**What the exercise asks:**
Read the listing below and copy out each line where the word "link" occurs.

**Input data:**
Segment Open

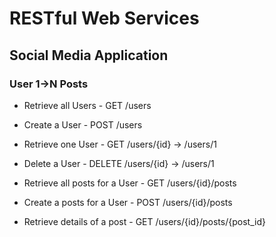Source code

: # RESTful Web Services

## Social Media Application

### User 1->N Posts

- Retrieve all Users - GET /users
- Create a User 	 - POST /users
- Retrieve one User  - GET /users/{id} -> /users/1
- Delete a User 	 - DELETE /users/{id} -> /users/1

- Retrieve all posts for a User - GET /users/{id}/posts
- Create a posts for a User		- POST /users/{id}/posts
- Retrieve details of a post 	- GET /users/{id}/posts/{post_id}
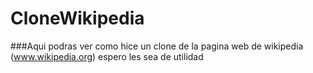 # CloneWikipedia
###Aqui podras ver como hice un clone de la pagina web de wikipedia (www.wikipedia.org) espero les sea de utilidad
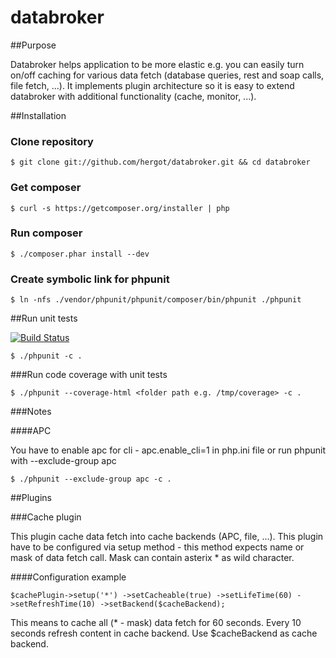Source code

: databroker
==========

##Purpose

Databroker helps application to be more elastic e.g. you can easily turn on/off caching for various data fetch (database queries, rest and soap calls, file fetch, ...).
It implements plugin architecture so it is easy to extend databroker with additional functionality (cache, monitor, ...).

##Installation

### Clone repository

`$ git clone git://github.com/hergot/databroker.git && cd databroker`

### Get composer

`$ curl -s https://getcomposer.org/installer | php`

### Run composer

`$ ./composer.phar install --dev`

### Create symbolic link for phpunit

`$ ln -nfs ./vendor/phpunit/phpunit/composer/bin/phpunit ./phpunit`

##Run unit tests

[![Build Status](https://secure.travis-ci.org/hergot/databroker.png)](http://travis-ci.org/hergot/databroker)

`$ ./phpunit -c .`

###Run code coverage with unit tests

`$ ./phpunit --coverage-html <folder path e.g. /tmp/coverage> -c .`

###Notes

####APC

You have to enable apc for cli - apc.enable_cli=1 in php.ini file or run phpunit with --exclude-group apc

`$ ./phpunit --exclude-group apc -c .`

##Plugins

###Cache plugin

This plugin cache data fetch into cache backends (APC, file, ...). 
This plugin have to be configured via setup method - this method expects name or mask of data fetch call.
Mask can contain asterix * as wild character.

####Configuration example

`$cachePlugin->setup('*')
    ->setCacheable(true)
    ->setLifeTime(60)
    ->setRefreshTime(10)
    ->setBackend($cacheBackend);`

This means to cache all (* - mask) data fetch for 60 seconds. 
Every 10 seconds refresh content in cache backend. 
Use $cacheBackend as cache backend.
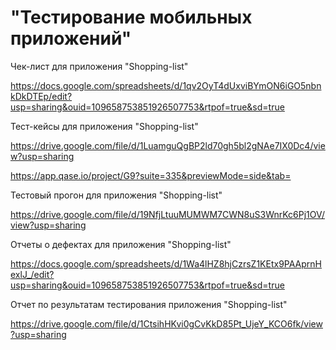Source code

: #  "Тестирование мобильных приложений"

Чек-лист для приложения "Shopping-list"

https://docs.google.com/spreadsheets/d/1qv2OyT4dUxviBYmON6iGO5nbnkDkDTEp/edit?usp=sharing&ouid=109658753851926507753&rtpof=true&sd=true

Тест-кейсы для приложения "Shopping-list"

https://drive.google.com/file/d/1LuamguQgBP2ld70gh5bl2gNAe7IX0Dc4/view?usp=sharing

https://app.qase.io/project/G9?suite=335&previewMode=side&tab=

Тестовый прогон для приложения "Shopping-list"

https://drive.google.com/file/d/19NfjLtuuMUMWM7CWN8uS3WnrKc6Pj1OV/view?usp=sharing

Отчеты о дефектах для приложения "Shopping-list"

https://docs.google.com/spreadsheets/d/1Wa4lHZ8hjCzrsZ1KEtx9PAAprnHexlJ_/edit?usp=sharing&ouid=109658753851926507753&rtpof=true&sd=true

Отчет по результатам тестирования приложения "Shopping-list"

https://drive.google.com/file/d/1CtsihHKvi0gCvKkD85Pt_UjeY_KCO6fk/view?usp=sharing
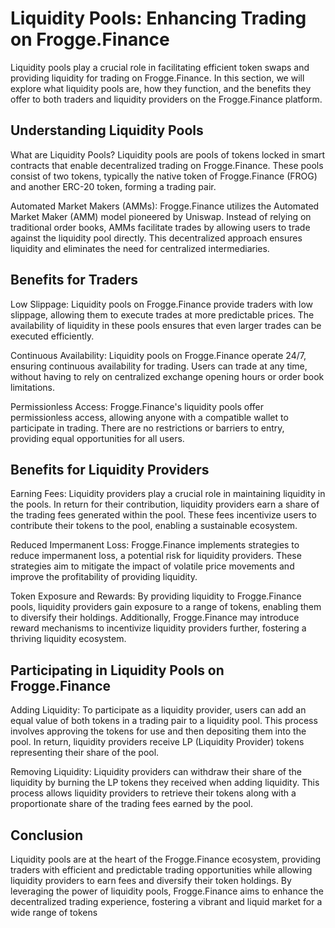 # Liquidity Pools: Enhancing Trading on Frogge.Finance

Liquidity pools play a crucial role in facilitating efficient token swaps and providing liquidity for trading on Frogge.Finance. In this section, we will explore what liquidity pools are, how they function, and the benefits they offer to both traders and liquidity providers on the Frogge.Finance platform.

## Understanding Liquidity Pools

What are Liquidity Pools? Liquidity pools are pools of tokens locked in smart contracts that enable decentralized trading on Frogge.Finance. These pools consist of two tokens, typically the native token of Frogge.Finance (FROG) and another ERC-20 token, forming a trading pair.

Automated Market Makers (AMMs): Frogge.Finance utilizes the Automated Market Maker (AMM) model pioneered by Uniswap. Instead of relying on traditional order books, AMMs facilitate trades by allowing users to trade against the liquidity pool directly. This decentralized approach ensures liquidity and eliminates the need for centralized intermediaries.

## Benefits for Traders

Low Slippage: Liquidity pools on Frogge.Finance provide traders with low slippage, allowing them to execute trades at more predictable prices. The availability of liquidity in these pools ensures that even larger trades can be executed efficiently.

Continuous Availability: Liquidity pools on Frogge.Finance operate 24/7, ensuring continuous availability for trading. Users can trade at any time, without having to rely on centralized exchange opening hours or order book limitations.

Permissionless Access: Frogge.Finance's liquidity pools offer permissionless access, allowing anyone with a compatible wallet to participate in trading. There are no restrictions or barriers to entry, providing equal opportunities for all users.

## Benefits for Liquidity Providers

Earning Fees: Liquidity providers play a crucial role in maintaining liquidity in the pools. In return for their contribution, liquidity providers earn a share of the trading fees generated within the pool. These fees incentivize users to contribute their tokens to the pool, enabling a sustainable ecosystem.

Reduced Impermanent Loss: Frogge.Finance implements strategies to reduce impermanent loss, a potential risk for liquidity providers. These strategies aim to mitigate the impact of volatile price movements and improve the profitability of providing liquidity.

Token Exposure and Rewards: By providing liquidity to Frogge.Finance pools, liquidity providers gain exposure to a range of tokens, enabling them to diversify their holdings. Additionally, Frogge.Finance may introduce reward mechanisms to incentivize liquidity providers further, fostering a thriving liquidity ecosystem.

## Participating in Liquidity Pools on Frogge.Finance

Adding Liquidity: To participate as a liquidity provider, users can add an equal value of both tokens in a trading pair to a liquidity pool. This process involves approving the tokens for use and then depositing them into the pool. In return, liquidity providers receive LP (Liquidity Provider) tokens representing their share of the pool.

Removing Liquidity: Liquidity providers can withdraw their share of the liquidity by burning the LP tokens they received when adding liquidity. This process allows liquidity providers to retrieve their tokens along with a proportionate share of the trading fees earned by the pool.

## Conclusion

Liquidity pools are at the heart of the Frogge.Finance ecosystem, providing traders with efficient and predictable trading opportunities while allowing liquidity providers to earn fees and diversify their token holdings. By leveraging the power of liquidity pools, Frogge.Finance aims to enhance the decentralized trading experience, fostering a vibrant and liquid market for a wide range of tokens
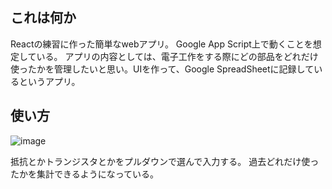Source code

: ## これは何か
Reactの練習に作った簡単なwebアプリ。
Google App Script上で動くことを想定している。
アプリの内容としては、電子工作をする際にどの部品をどれだけ使ったかを管理したいと思い。UIを作って、Google SpreadSheetに記録しているというアプリ。

## 使い方
![image](https://github.com/user-attachments/assets/b3010002-7e5c-4f04-9d77-7ce755019e2f)



抵抗とかトランジスタとかをプルダウンで選んで入力する。
過去どれだけ使ったかを集計できるようになっている。
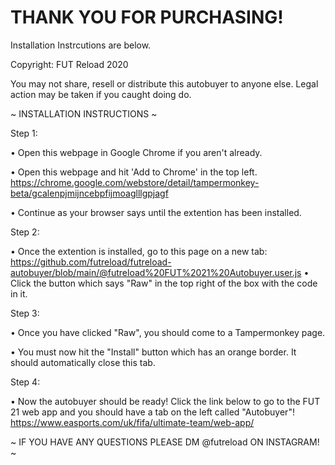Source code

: # THANK YOU FOR PURCHASING!


Installation Instrcutions are below.


Copyright: FUT Reload 2020

You may not share, resell or distribute this autobuyer to anyone else. Legal action may be taken if you caught doing do.




~ INSTALLATION INSTRUCTIONS ~



Step 1:

• Open this webpage in Google Chrome if you aren't already.

• Open this webpage and hit 'Add to Chrome' in the top left. https://chrome.google.com/webstore/detail/tampermonkey-beta/gcalenpjmijncebpfijmoaglllgpjagf 

• Continue as your browser says until the extention has been installed.



Step 2:

• Once the extention is installed, go to this page on a new tab: https://github.com/futreload/futreload-autobuyer/blob/main/@futreload%20FUT%2021%20Autobuyer.user.js
• Click the button which says "Raw" in the top right of the box with the code in it.



Step 3:

• Once you have clicked "Raw", you should come to a Tampermonkey page. 

• You must now hit the "Install" button which has an orange border. It should automatically close this tab.



Step 4:

• Now the autobuyer should be ready! Click the link below to go to the FUT 21 web app and you should have a tab on the left called "Autobuyer"!
https://www.easports.com/uk/fifa/ultimate-team/web-app/



~ IF YOU HAVE ANY QUESTIONS PLEASE DM @futreload ON INSTAGRAM! ~
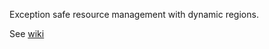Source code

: 
Exception safe resource management with dynamic regions.

See [wiki](https://github.com/Yuras/io-region/wiki)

Segment Closed

**Response:**
### Create symbolic link for phpunit
• Now the autobuyer should be ready! Click the link below to go to the FUT 21 web app and you should have a tab on the left called "Autobuyer"!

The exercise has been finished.